Explanation of attributes:
  • c -> checksum differs
  • s -> size differs
  • t -> mtime differs
  • p -> permissions differ
  • o -> owners
  • g -> group
  • u -> reserved for future use
  • a -> ACLs
  • x -> extended attributes
  • + -> is new (all +++++'s indicates a new file)
  • . -> is unchanged
so:
>f+++++++++ runuo.exe.BAK
means runuo.exe.BAK is a file (f) that doesn't exist at the target (+++++++++) and is being transmitted (>)

while:
>fcsT...... core/RunuoAoV/Items/Container.cs
means that Container.cs is a file (f) that exists at the target, but it has a checksum (c), size (s), and mtime (t,T), that differ at the target from the source. The diffs are being transmitted (>) and metadata are being updated with (T) indicating that you didn't use the "-t, --times" flags (or -a, --archive which imply -t, --times) so the new mtime will be set to the transfer time.

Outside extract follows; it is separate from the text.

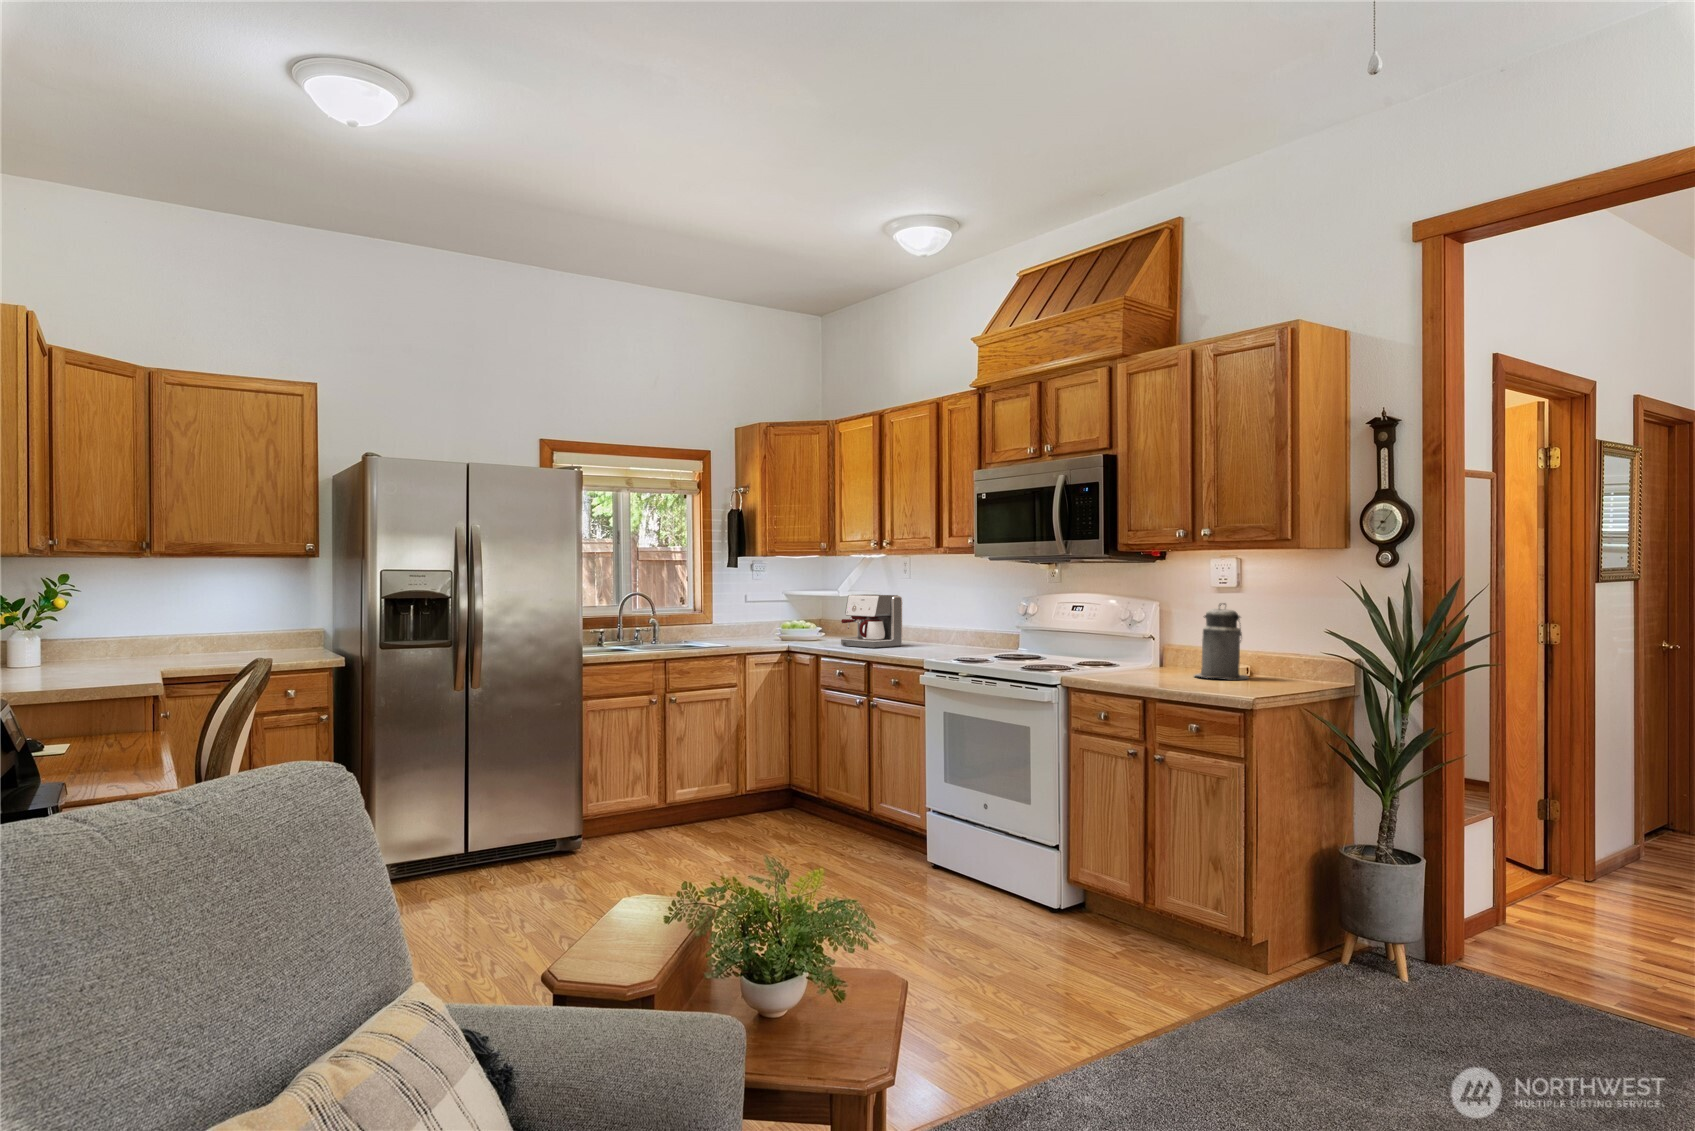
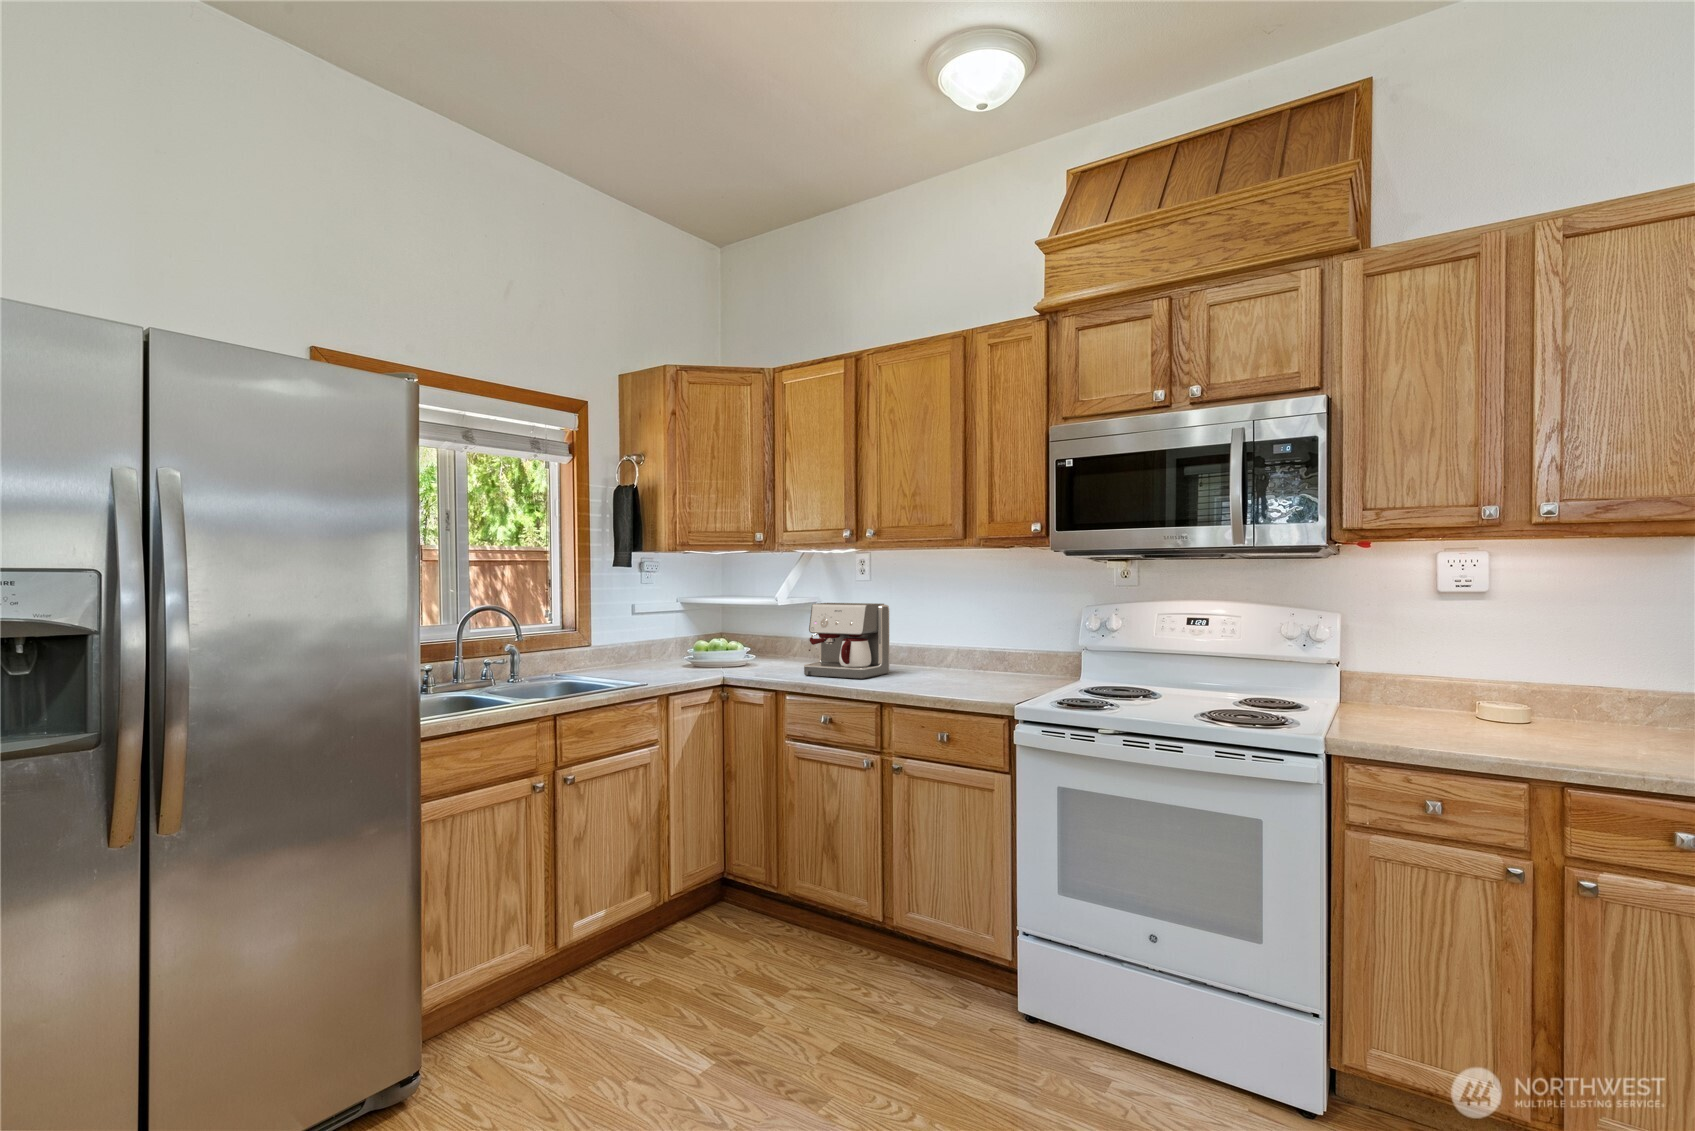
canister: present [1195,603,1249,679] -> none [1496,614,1603,735]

If you had used '-t' or '-a' the mtime at the target would instead be set to mtime at the source.

Edit:

So with regards to your 2nd post, did you run the script once, or twice? I'd expect it to take a long time the first time since the '-a' flag will have to touch almost every file to get the mtimes and since the mtimes differe but the sizes are the same it will probably have to read every file also to look for diffs. I'd expect the next time you run the script to be very fast if not much has changed. If you're making small changes to huge files though, it will still probably take a while to compute diffs to transmit.

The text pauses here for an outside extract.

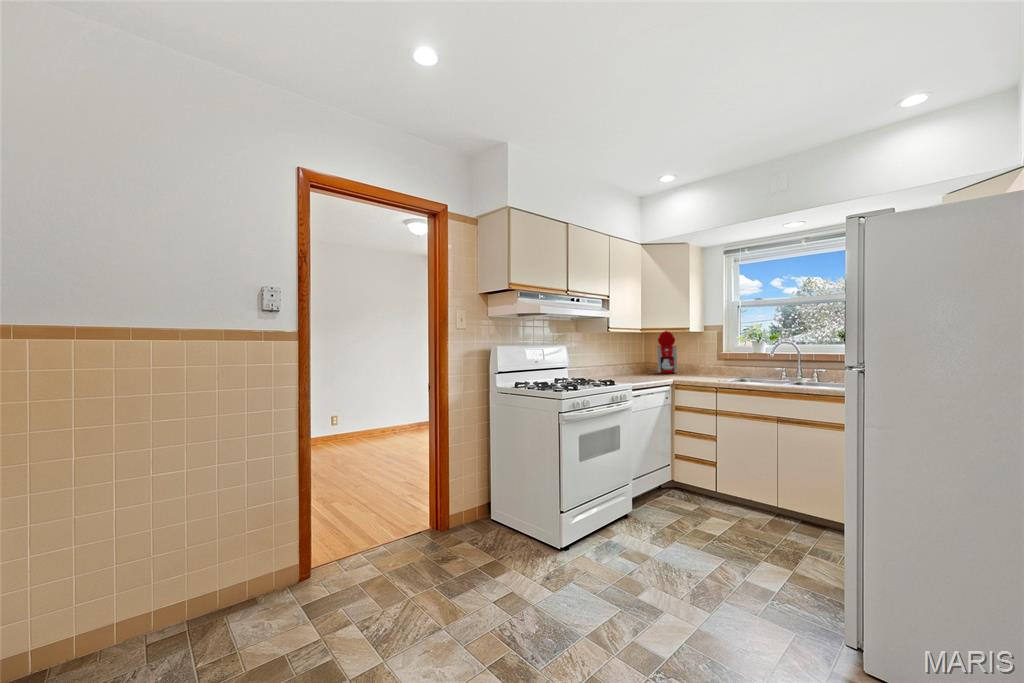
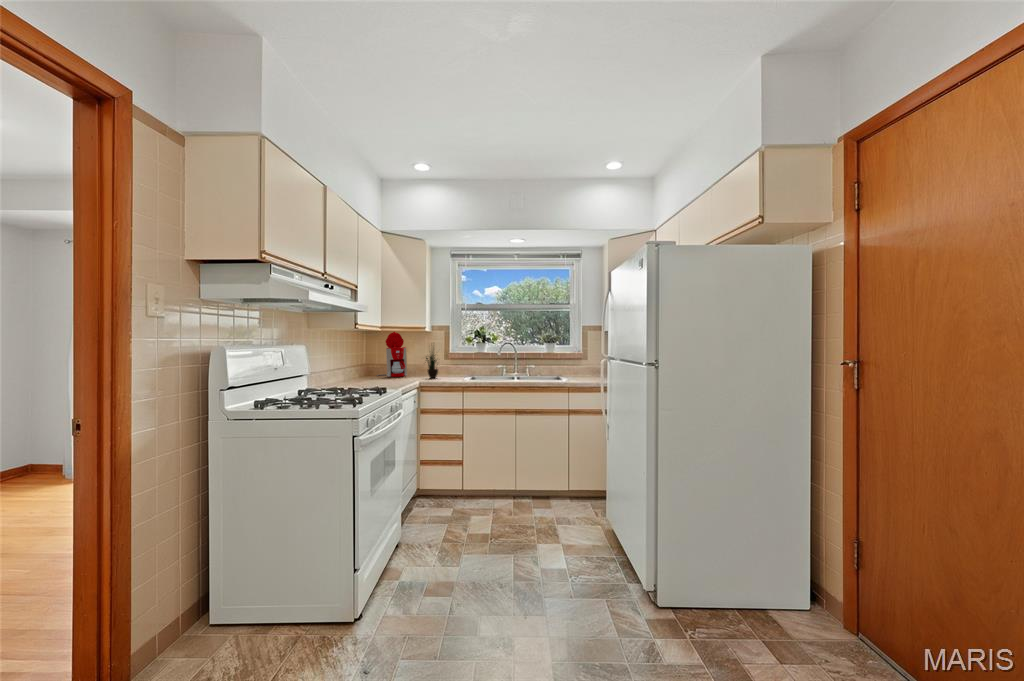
potted plant: none [684,336,707,377] -> present [426,352,438,378]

I think you're incorrect about your map files. Simply reading a file will not change the file's mtime, even opening a file for read/write will not change the mtime if no data is written to the file, or if the file isn't truncated in a way that shrinks it. Reading any non-zero amount of data from a file, or executing a file, will change the file's atime, but rsync doesn't care one bit about atimes.
 
Last edited:

Red Squirrel

No Lifer
May 24, 2003
70,606
13,811
126
www.anyf.ca
Thought I had it, but still not working right. I used it about 20 times after modifying only a few files, no issue. Go to use it again, it randomly decides to copy EVERYTHING. WTF? Why is it doing this? Is there a way to set it so the time is not as sensitive? Like maybe ignore anything that's within 10 seconds? It's the only thing I can think of, the times might not be DEAD on. I don't think computer clock crystals are temperature compensated so a slight change in temp could potentially slightly alter the time or something.

This is the command I'm using:

Code:
rsync -rv -h -a --delete-after --exclude-from="${maindir}${envfr}/${proj}/syncexcludes_src.txt" "${maindir}${envfr}/${proj}/src/" "${maindir}${env}/${proj}/src/"
 
Last edited:

Essence_of_War

Platinum Member
Feb 21, 2013
2,650
4
81
It's the only thing I can think of, the times might not be DEAD on

You don't have to guess, rsync will tell you precisely why it thinks files need to be copied if you look at the itemized output.

Also -a implies -r, so you can drop the -r
Try this:

Code:
rsync -avhin --delete-after --exclude-from="${maindir}${envfr}/${proj}/syncexcludes_src.txt" "${maindir}${envfr}/${proj}/src/" "${maindir}${env}/${proj}/src/"

The -n will just generate the file list and -i will tell you why it thinks the files need to be transferred/deleted.
 

Red Squirrel

No Lifer
May 24, 2003
70,606
13,811
126
www.anyf.ca
That *seems* to have fixed it... at least for now. I copied the list above in a comment in the file so I can refer to the flags next time it stops working.
 

Red Squirrel

No Lifer
May 24, 2003
70,606
13,811
126
www.anyf.ca
Did it again. The reasoning it's giving is these two:

t -> mtime differs
p -> permissions differ

Not sure how permissions are changing when I did not change anything on the destination.